Museo Reina Sofía
El Guernica
Cuando Picasso pintó el Guernica estaba calentando la cama a tres mujeres. El mortal Picasso reflejó el dolor mujer que sentía a su alrededor mientras Dora Maar documentaba la hercúlea obra de su hombre. Tal vez por eso los expertos dan una visión un tanto feminista a ese gigante. La excelente exposición que se puede ver en el Reina Sofía explica cómo llegó el genio al cuadro de los cuadros pero no da ninguna pista de si esa pintura valió para algo más que para convertirse en un icono de la paz como el tiempo ha demostrado, un póster en la conciencia de Occidente, el estribillo pop en una cadencia de metralla. Picasso no evitó ninguna guerra porque los que se arrodillan ante él son ya antibelicistas. Los que cargan cañones no saben qué cojones significa una cabeza de caballo más que las que dejaba en la cama El Padrino. El Guernica es un gran mural que no tiene precio pero demuestra por desgracia lo poco que puede hacer el arte de nuestro tiempo por cambiar el mundo. Los nazis que pisaban los talones al malagueño siguen enseñando los dientes en Europa. Las vanguardias se murieron y trajeron otras corrientes. Ni Picasso ni «Senderos de gloria» ni «Apocalipsis Now» terminaron con las trincheras, aunque ahora no estén en el corazón de Europa. Todavía. El Guernica es un lamento en sí mismo por lo que no puede conseguir, un gatillazo del priápico Picasso, un grito de impotencia. He ahí su auténtica razón de ser. La cultura modela el mundo para el que la consume y la entiende. Fuera de ese entorno está el abismo. Picasso parece decir que, a pesar de su talento, la violencia está tan asimilada a la hora del telediario que estamos inmunizados ante la barbarie, lo que nos hace bárbaros también. No puede hacer nada más que pintar con una rabia que se retroalimentará generación tras generación como parte de una energía negativa y atroz. El Guernica no puede evitar la muerte y el sufrimiento de los inocentes. Uno sale de la exposición con la idea cultureta de que ha visto un trabajo magnífico aunque cuando encarrila el camino hacia Atocha se pregunta si algo hubiera cambiado de no existir esa obra maestra. O si las cosas serían diferentes si en vez de esos viandantes paseara un personal de atrezzo, o sea, si nuestra propia existencia ha cambiado en algún sentido el rumbo de la historia.

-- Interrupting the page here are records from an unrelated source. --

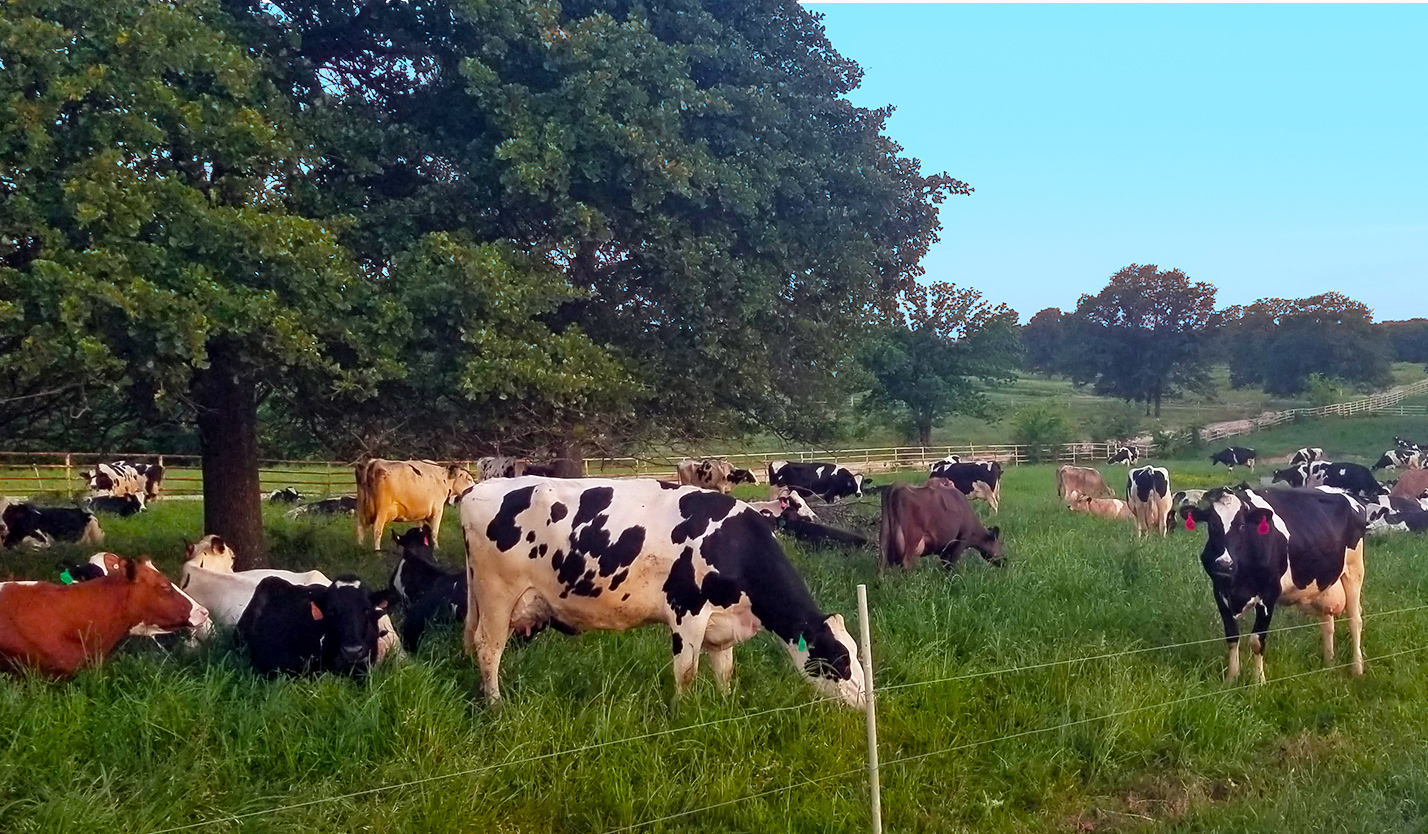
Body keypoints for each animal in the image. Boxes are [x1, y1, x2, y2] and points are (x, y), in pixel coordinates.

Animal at [458, 477, 866, 707]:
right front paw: (681, 715)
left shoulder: (721, 624)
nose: (866, 702)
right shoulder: (687, 613)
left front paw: (725, 707)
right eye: (839, 662)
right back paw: (496, 707)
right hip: (498, 595)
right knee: (488, 648)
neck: (732, 544)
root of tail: (478, 488)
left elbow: (725, 672)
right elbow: (686, 673)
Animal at [1181, 486, 1366, 683]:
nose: (1224, 564)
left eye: (1242, 526)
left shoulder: (1268, 595)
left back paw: (1357, 668)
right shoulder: (1220, 593)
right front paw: (1231, 679)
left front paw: (1258, 681)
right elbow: (1231, 637)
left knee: (1355, 620)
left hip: (1354, 570)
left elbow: (1256, 641)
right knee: (1327, 622)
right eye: (1212, 524)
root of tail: (1342, 491)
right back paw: (1329, 662)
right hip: (1323, 583)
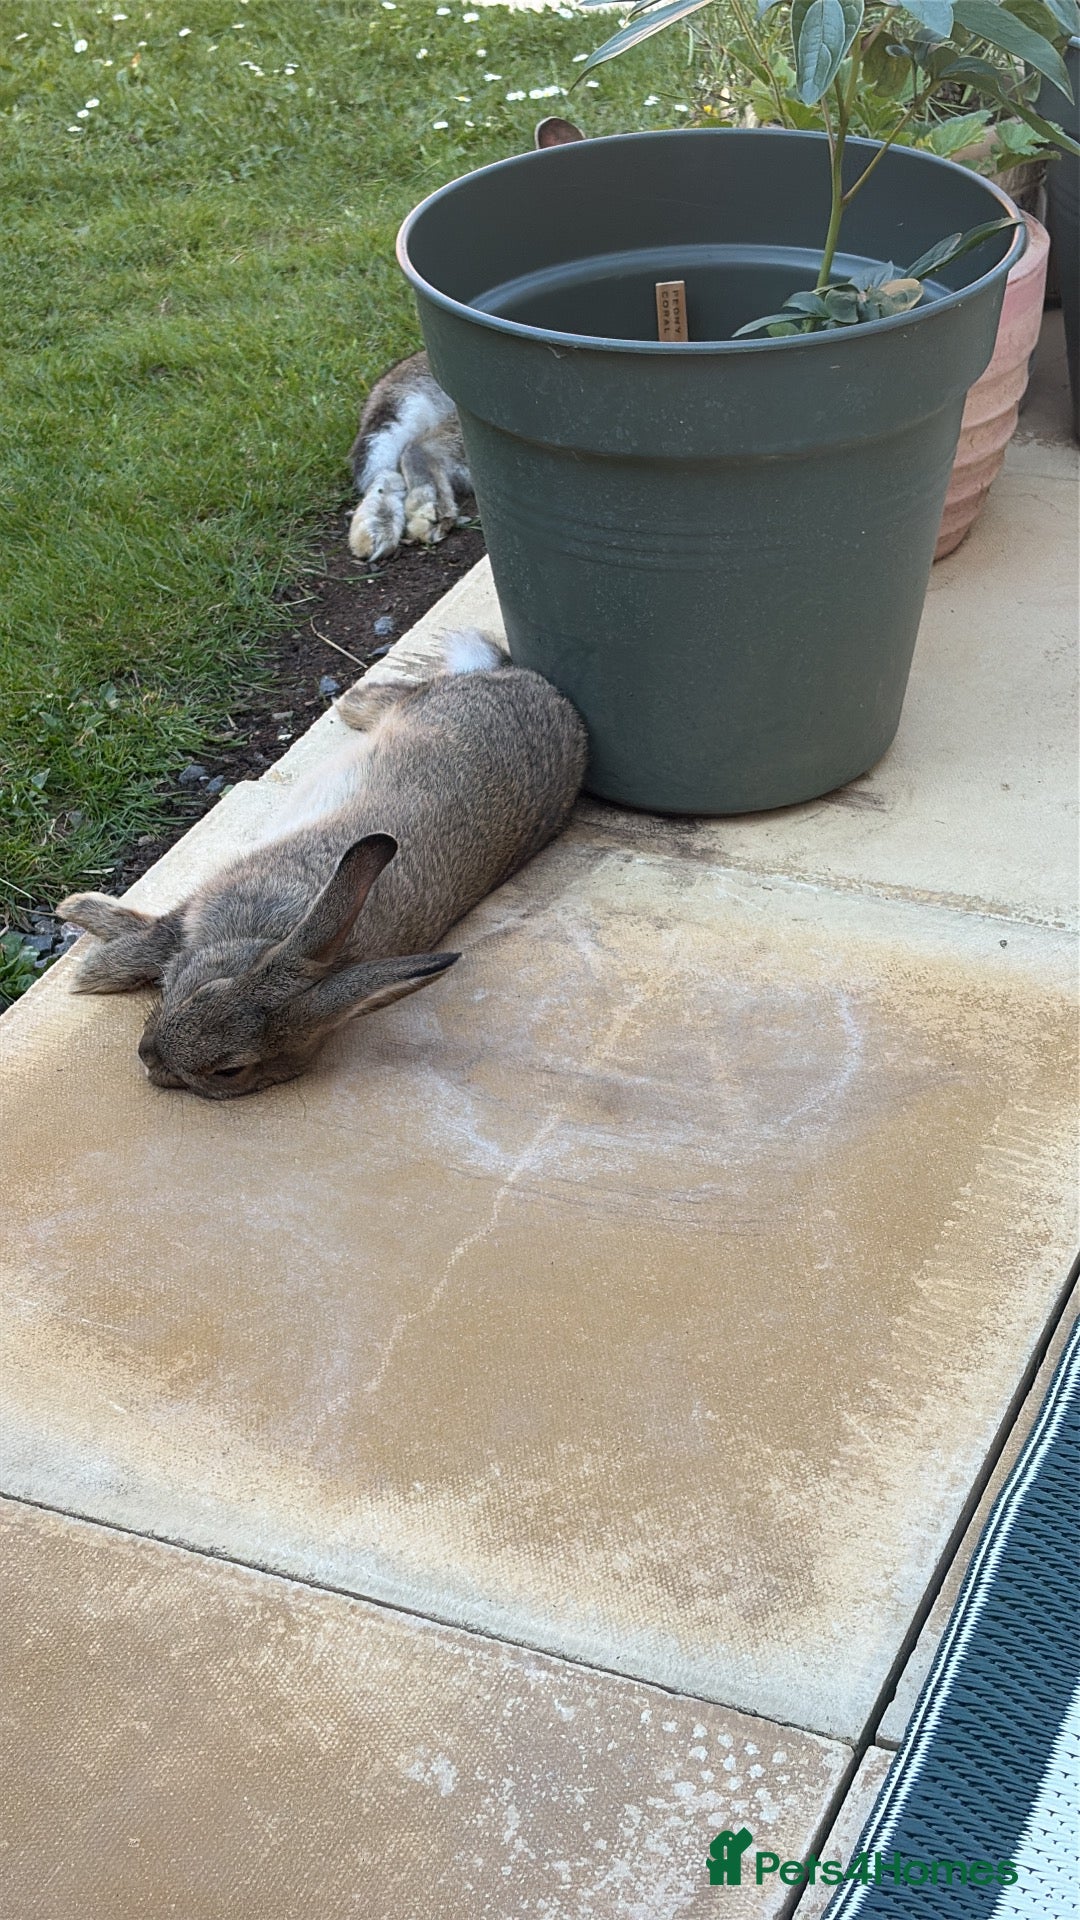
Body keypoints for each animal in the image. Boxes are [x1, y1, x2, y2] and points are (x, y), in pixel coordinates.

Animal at [57, 633, 587, 1100]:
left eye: (231, 1071)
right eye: (205, 991)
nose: (148, 1058)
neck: (265, 941)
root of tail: (547, 692)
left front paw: (88, 963)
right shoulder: (218, 891)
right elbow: (157, 935)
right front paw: (87, 951)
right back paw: (352, 702)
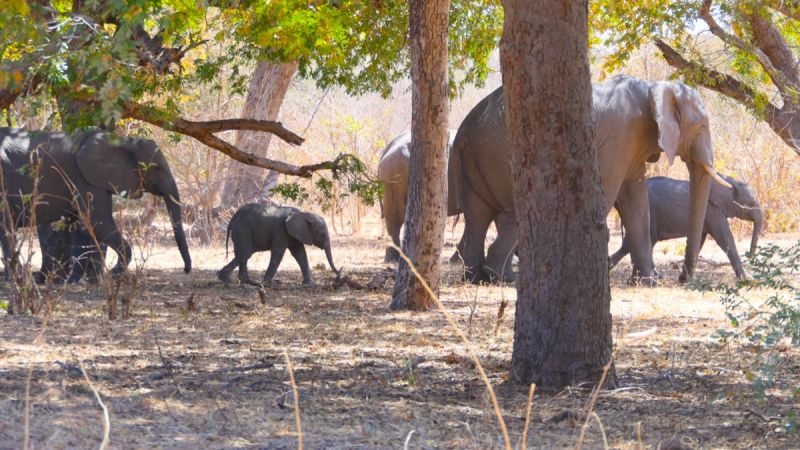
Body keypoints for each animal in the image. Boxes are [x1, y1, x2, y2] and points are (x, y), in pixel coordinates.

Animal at [0, 126, 192, 278]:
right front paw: (114, 274)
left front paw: (76, 279)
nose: (186, 270)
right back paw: (16, 277)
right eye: (156, 168)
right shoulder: (86, 178)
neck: (122, 141)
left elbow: (80, 223)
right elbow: (98, 222)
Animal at [450, 75, 732, 284]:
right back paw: (501, 278)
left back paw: (477, 277)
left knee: (478, 216)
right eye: (702, 126)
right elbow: (608, 196)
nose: (684, 278)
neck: (655, 86)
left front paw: (647, 282)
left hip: (476, 159)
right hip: (504, 154)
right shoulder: (619, 139)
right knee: (511, 215)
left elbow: (636, 202)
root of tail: (464, 132)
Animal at [608, 175, 764, 278]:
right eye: (750, 204)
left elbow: (699, 240)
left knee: (631, 242)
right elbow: (725, 238)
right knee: (641, 241)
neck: (730, 181)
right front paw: (748, 279)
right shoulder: (713, 209)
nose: (748, 254)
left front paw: (684, 279)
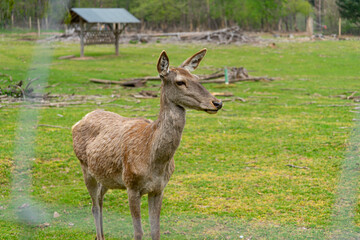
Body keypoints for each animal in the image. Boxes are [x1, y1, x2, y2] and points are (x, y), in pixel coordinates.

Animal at [71, 49, 222, 240]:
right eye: (180, 82)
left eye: (197, 78)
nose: (217, 102)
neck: (154, 160)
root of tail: (78, 121)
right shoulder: (132, 186)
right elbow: (138, 232)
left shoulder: (159, 188)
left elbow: (155, 230)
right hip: (85, 168)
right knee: (95, 206)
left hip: (105, 177)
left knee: (99, 201)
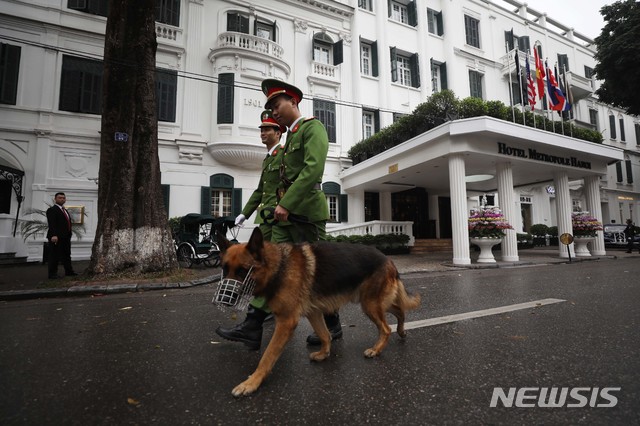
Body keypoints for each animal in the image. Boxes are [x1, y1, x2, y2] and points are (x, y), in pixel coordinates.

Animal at [218, 228, 422, 398]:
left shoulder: (286, 322)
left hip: (370, 304)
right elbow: (325, 335)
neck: (279, 266)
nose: (225, 298)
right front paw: (324, 353)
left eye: (243, 271)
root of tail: (388, 259)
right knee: (400, 310)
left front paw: (252, 382)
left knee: (386, 328)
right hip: (373, 302)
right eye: (224, 269)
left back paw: (376, 349)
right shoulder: (313, 313)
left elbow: (267, 356)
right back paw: (401, 331)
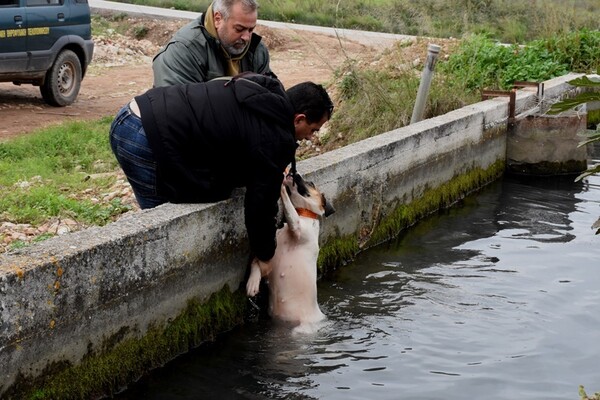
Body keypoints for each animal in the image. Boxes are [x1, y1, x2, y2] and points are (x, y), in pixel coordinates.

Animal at [246, 172, 336, 332]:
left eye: (311, 183)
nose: (295, 173)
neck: (303, 214)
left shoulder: (297, 227)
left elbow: (289, 208)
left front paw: (282, 186)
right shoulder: (269, 258)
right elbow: (255, 263)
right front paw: (253, 284)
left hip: (300, 329)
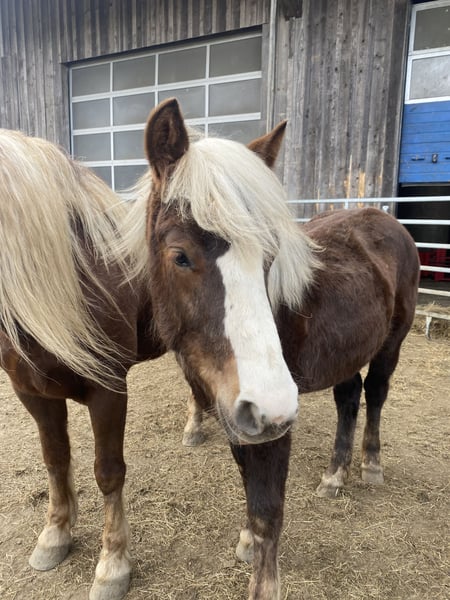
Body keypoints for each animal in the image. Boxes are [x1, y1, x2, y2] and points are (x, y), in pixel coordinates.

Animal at [0, 129, 166, 600]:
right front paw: (55, 535)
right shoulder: (31, 392)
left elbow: (108, 473)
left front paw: (112, 565)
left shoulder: (109, 390)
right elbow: (55, 459)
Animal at [143, 98, 420, 599]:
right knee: (349, 399)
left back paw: (370, 466)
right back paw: (334, 475)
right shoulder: (236, 408)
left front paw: (262, 571)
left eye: (270, 257)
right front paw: (245, 541)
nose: (270, 404)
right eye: (180, 256)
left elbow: (267, 509)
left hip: (392, 344)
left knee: (376, 395)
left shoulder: (271, 420)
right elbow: (246, 479)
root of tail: (390, 222)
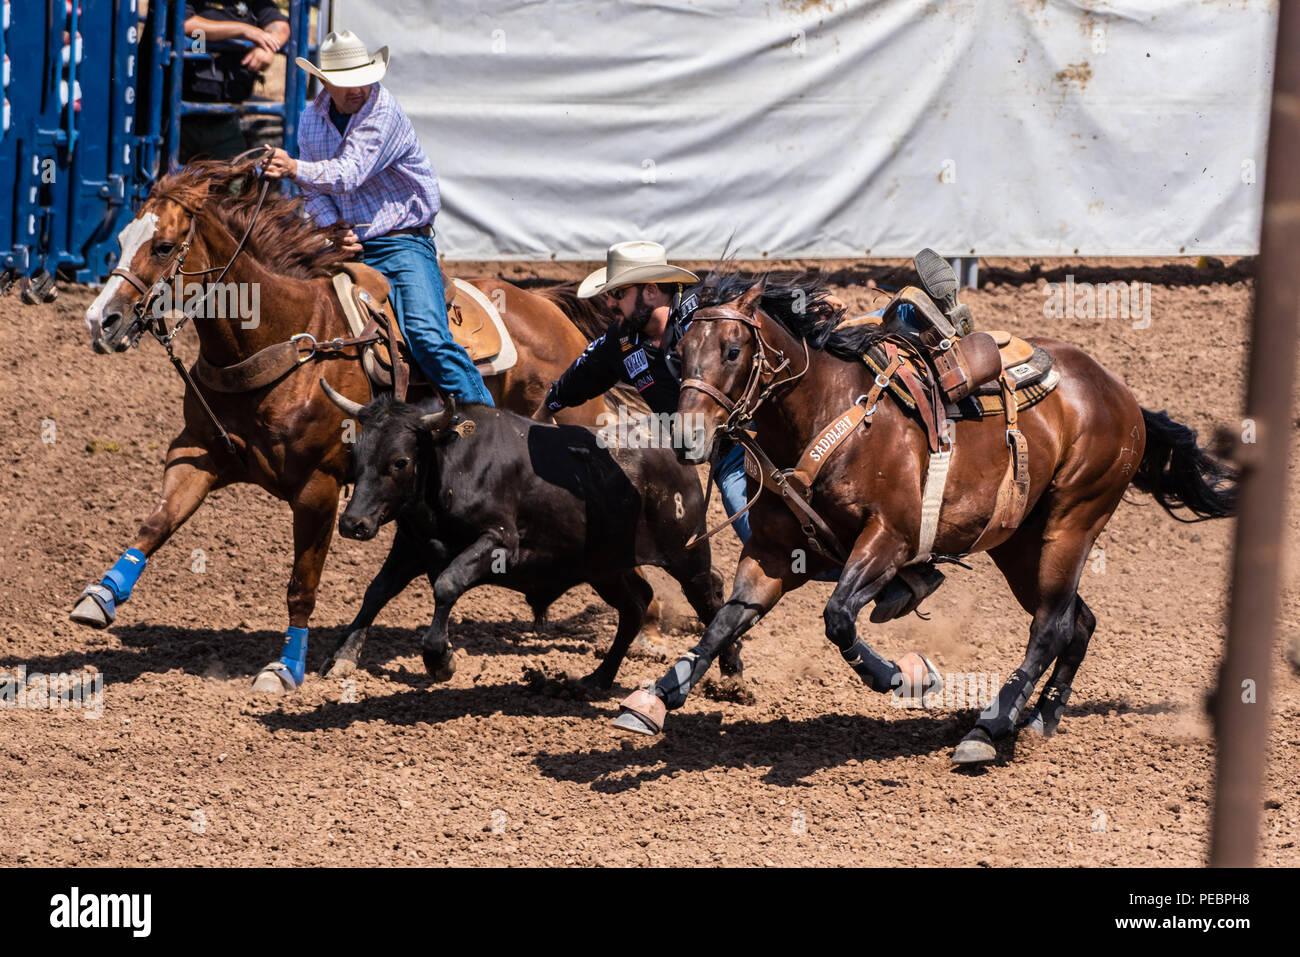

Los muertos siguen quejándose a nuestro paso de haberlos dejado partir, y lo que tal vez sea peor, sin engalanar la barca o quitándoles honores por no estar en el bando que en este momento manda, como si ellos hubieran tenido la oportunidad de elegir. Uno se alegra de que «el último exiliado» esté a buen recaudo. Así debe ser. Lo que está por ver es si estaríamos decididos a defenderlo, y de qué manera, si el toro embiste y la madre llora de nuevo.